Spor Bilimleri Fakültesi Dekanı Prof. Dr. Sibel Arslan, “Aslında sizler için çok şık, eğlenceli ve keyifli bir program hazırlamıştık ancak Pençe-Kilit Operasyonu’ndaki şehitlerimizden dolayı yüreğimiz yanarken öyle bir program yapmaya yüreğimiz el vermedi. Şehitlerimize minnet borcumuzu nasıl öderiz bilemiyorum. Bugün burada güven içinde bulunabiliyorsak ve sizler dört yıl boyunca güven içinde eğitim almışsanız bunun sebebi bugün hala canını veren şehitlerimizdir. Ülkemizin kanla canla ödediği bir bedel var. Şehitlerimize vefa ve can borcumuz var. Onlar yaş olarak sizlerden daha küçüklerdi ama bugün aramızda değiller. Şehitlerimiz, bayrak inmemesi ezanın dinmemesi için canlarından geçerken bizim yapabileceğimiz en iyi şey; ülkemize en güzel şekilde hizmet etmektir. Bizler, o vefa borcunu işimizi en iyi şekilde yaparak ödeyebiliriz diye düşünüyorum. Her biriniz birer bayraksınız. Lütfen bayrağı kirletmeyin ve yere düşürmeyin. Size inancımız ve güvencimiz tam. Allah utandırmasın.’’ ifadelerini kullandı.

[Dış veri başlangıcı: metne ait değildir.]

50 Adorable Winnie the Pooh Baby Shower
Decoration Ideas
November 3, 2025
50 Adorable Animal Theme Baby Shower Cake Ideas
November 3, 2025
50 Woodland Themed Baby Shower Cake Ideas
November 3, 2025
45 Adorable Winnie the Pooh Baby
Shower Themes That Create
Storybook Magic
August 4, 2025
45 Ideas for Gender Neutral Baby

Konuşmaların ardından Spor Bilimleri Fakültemizi derece ile bitiren öğrencilerimize hediye ve başarı belgeleri takdim edildi.

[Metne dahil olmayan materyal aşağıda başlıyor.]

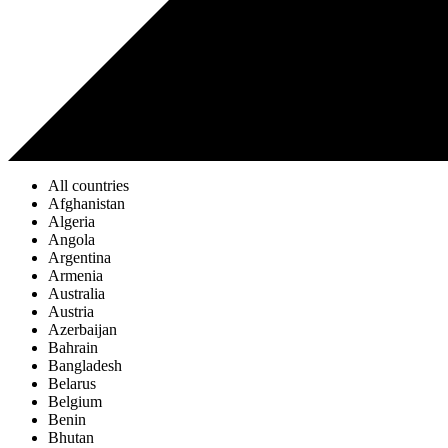
All countries
Afghanistan
Algeria
Angola
Argentina
Armenia
Australia
Austria
Azerbaijan
Bahrain
Bangladesh
Belarus
Belgium
Benin
Bhutan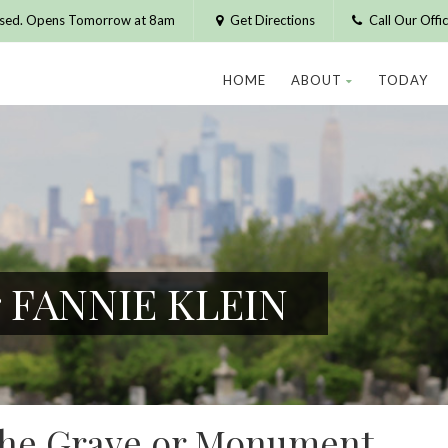
osed. Opens Tomorrow at 8am
Get Directions
Call Our Off
HOME
ABOUT
TODAY
r FANNIE KLEIN
 the Grave or Monument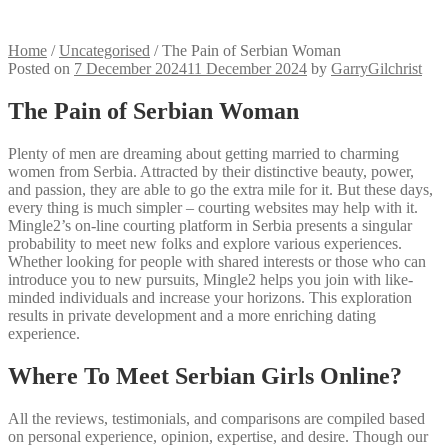
Home
/
Uncategorised
/
The Pain of Serbian Woman
Posted on
7 December 2024
11 December 2024
by
GarryGilchrist
The Pain of Serbian Woman
Plenty of men are dreaming about getting married to charming
women from Serbia. Attracted by their distinctive beauty, power,
and passion, they are able to go the extra mile for it. But these days,
every thing is much simpler – courting websites may help with it.
Mingle2’s on-line courting platform in Serbia presents a singular
probability to meet new folks and explore various experiences.
Whether looking for people with shared interests or those who can
introduce you to new pursuits, Mingle2 helps you join with like-
minded individuals and increase your horizons. This exploration
results in private development and a more enriching dating
experience.
Where To Meet Serbian Girls Online?
All the reviews, testimonials, and comparisons are compiled based
on personal experience, opinion, expertise, and desire. Though our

Fakülte birinciliğini paylaşan Spor Yöneticiliği Bölümü öğrencileri Helin Baddal ve İsmail Sönmez'e ödül ve başarı belgelerini Rektör Yardımcımız Prof. Dr. Erol Yılmaz verdi. Helin Baddal ve İsmail Sönmez'i tebrik eden Rektör Yardımcımız Prof. Dr. Erol Yılmaz, Spor Bilimleri Fakültemiz birincileri ve aileleri ile birlikte günün anısına fotoğraf çektirdi.

Fakülte ikinciliğini paylaşan Spor Yöneticiliği Bölümü öğrencisi Yağmur Çağlayan ve Beden Eğitimi ve Spor Öğretmenliği Bölümü öğrencisi Burak Ayten'in ödül ve başarı belgeleri, Spor Bilimleri Fakültesi Dekanı Prof. Dr. Sibel Arslan tarafından verildi.

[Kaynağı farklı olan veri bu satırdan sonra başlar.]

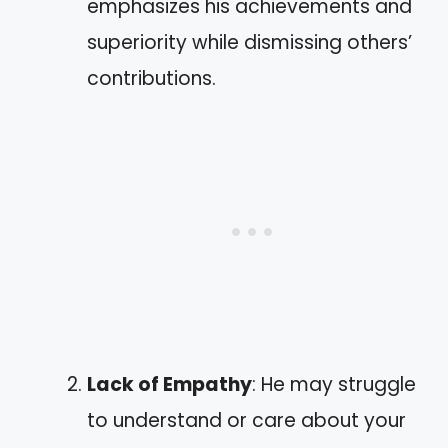
emphasizes his achievements and
superiority while dismissing others’
contributions.
Lack of Empathy
: He may struggle
to understand or care about your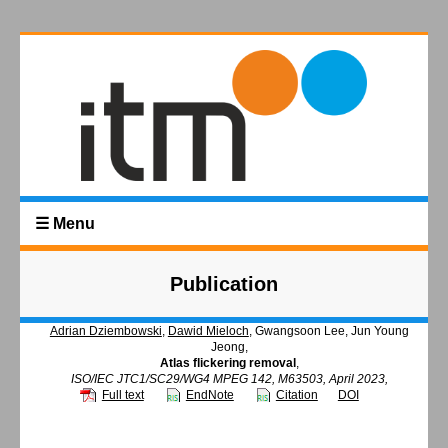
☰ Menu
Publication
Adrian Dziembowski
,
Dawid Mieloch
, Gwangsoon Lee, Jun Young
Jeong,
Atlas flickering removal
,
ISO/IEC JTC1/SC29/WG4 MPEG 142, M63503, April 2023,
Full text
EndNote
Citation
DOI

Fakülte üçüncüsü Beden Eğitimi ve Spor Öğretmenliği Bölümü öğrencisi Ozan Akıllı'ya ise ödül ve başarı belgesini Dekan Yardımcısı Prof. Dr. Pelin Aksen verdi.

Bölüm başkanlarının konuşmaları ile devam eden program, öğrencilerimize mezuniyet belgelerinin verilmesi ve havaya kep atılması ile sona erdi.